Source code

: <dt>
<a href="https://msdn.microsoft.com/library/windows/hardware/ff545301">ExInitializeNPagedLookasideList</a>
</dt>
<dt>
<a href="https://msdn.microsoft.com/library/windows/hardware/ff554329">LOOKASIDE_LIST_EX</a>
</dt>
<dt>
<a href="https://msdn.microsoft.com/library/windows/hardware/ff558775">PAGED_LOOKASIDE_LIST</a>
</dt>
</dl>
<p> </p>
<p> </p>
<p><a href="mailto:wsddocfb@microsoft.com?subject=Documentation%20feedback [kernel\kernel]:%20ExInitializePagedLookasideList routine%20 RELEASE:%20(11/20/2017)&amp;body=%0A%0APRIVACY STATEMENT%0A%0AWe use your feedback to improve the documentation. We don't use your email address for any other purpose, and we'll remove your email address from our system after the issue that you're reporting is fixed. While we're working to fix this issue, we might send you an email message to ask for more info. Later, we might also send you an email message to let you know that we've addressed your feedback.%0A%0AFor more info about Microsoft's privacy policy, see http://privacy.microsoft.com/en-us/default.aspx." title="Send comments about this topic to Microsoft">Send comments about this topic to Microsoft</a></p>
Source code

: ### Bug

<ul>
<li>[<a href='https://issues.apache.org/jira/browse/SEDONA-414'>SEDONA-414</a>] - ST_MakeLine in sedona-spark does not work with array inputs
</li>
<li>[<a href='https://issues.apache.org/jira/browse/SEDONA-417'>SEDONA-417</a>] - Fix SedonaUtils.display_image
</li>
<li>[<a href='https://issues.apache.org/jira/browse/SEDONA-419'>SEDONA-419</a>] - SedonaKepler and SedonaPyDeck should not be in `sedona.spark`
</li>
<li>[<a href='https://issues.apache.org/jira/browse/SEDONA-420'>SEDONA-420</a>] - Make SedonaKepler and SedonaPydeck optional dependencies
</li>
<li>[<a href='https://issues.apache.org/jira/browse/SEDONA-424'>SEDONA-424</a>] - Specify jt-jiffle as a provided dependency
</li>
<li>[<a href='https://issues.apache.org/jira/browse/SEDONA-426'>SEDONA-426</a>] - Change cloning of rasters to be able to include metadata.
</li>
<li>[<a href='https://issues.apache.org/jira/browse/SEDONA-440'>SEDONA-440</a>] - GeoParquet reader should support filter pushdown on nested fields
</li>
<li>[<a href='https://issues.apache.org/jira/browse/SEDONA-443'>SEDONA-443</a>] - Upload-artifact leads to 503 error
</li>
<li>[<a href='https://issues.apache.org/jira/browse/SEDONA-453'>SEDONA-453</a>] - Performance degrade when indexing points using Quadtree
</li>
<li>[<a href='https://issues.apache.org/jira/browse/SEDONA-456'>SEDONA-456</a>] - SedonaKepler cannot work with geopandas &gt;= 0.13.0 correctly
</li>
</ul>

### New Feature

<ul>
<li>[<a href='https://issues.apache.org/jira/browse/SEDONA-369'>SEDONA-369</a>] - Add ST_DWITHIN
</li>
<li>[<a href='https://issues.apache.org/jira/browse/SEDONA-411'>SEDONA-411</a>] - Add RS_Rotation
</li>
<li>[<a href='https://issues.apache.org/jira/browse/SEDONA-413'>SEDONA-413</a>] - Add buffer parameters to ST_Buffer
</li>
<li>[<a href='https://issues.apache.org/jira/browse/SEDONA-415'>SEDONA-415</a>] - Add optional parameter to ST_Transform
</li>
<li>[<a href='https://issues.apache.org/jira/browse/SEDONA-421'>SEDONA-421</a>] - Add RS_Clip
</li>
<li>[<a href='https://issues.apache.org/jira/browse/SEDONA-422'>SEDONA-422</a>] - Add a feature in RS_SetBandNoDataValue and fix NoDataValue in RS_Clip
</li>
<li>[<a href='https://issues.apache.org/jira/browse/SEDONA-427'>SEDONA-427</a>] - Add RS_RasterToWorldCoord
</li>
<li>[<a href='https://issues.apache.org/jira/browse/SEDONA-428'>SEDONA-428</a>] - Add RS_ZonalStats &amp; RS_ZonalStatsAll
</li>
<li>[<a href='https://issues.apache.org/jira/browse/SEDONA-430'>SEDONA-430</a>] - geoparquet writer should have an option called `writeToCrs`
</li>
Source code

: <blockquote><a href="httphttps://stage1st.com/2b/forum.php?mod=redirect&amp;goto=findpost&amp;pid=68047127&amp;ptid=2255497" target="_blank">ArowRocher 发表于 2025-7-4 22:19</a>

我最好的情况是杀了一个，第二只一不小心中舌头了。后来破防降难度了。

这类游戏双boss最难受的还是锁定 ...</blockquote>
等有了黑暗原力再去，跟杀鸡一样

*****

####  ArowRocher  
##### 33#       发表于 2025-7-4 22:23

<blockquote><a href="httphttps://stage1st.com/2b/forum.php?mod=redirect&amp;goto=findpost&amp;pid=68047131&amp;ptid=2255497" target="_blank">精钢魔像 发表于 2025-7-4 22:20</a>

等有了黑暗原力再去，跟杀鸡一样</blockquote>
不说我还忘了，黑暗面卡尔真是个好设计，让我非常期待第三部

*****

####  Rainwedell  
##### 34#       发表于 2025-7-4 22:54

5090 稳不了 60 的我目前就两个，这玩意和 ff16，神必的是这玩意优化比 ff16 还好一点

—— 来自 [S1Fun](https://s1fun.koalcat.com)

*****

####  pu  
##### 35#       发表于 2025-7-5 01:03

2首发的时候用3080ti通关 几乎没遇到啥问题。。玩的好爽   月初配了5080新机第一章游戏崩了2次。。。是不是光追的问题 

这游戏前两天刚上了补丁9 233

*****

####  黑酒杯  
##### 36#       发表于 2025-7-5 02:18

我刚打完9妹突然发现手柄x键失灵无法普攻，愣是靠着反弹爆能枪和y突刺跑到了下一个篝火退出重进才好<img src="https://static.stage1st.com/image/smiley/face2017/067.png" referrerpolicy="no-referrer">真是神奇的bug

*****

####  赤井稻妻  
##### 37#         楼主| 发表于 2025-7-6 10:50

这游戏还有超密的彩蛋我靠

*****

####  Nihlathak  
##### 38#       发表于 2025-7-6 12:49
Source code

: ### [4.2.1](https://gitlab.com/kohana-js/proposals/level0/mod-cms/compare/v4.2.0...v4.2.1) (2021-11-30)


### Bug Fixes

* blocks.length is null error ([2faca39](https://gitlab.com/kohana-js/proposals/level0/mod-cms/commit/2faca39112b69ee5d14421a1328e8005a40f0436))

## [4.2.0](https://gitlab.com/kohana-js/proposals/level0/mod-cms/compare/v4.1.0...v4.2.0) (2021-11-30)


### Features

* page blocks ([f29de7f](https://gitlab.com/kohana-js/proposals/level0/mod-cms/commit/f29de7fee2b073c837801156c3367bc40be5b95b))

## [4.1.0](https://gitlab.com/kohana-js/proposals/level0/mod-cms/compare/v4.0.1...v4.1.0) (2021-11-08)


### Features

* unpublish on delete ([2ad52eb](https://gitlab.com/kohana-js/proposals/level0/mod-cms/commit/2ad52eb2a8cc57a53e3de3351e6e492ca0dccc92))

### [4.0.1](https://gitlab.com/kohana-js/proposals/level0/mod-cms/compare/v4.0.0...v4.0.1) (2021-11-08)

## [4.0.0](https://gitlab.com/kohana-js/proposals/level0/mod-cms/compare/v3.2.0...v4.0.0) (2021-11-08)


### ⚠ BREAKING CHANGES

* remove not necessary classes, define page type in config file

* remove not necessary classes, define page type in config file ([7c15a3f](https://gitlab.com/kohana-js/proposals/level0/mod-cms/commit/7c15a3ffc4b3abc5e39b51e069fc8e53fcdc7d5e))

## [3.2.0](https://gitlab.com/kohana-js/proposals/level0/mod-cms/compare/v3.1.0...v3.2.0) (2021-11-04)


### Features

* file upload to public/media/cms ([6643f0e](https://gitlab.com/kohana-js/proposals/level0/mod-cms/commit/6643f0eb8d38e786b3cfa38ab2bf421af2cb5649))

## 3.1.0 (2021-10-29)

**What to work on**.
A line qualifies when it holds the word "type"; report all qualifying lines from the records above.

**Task solution**.
* remove not necessary classes, define page type in config file
* remove not necessary classes, define page type in config file ([7c15a3f](https://gitlab.com/kohana-js/proposals/level0/mod-cms/commit/7c15a3ffc4b3abc5e39b51e069fc8e53fcdc7d5e))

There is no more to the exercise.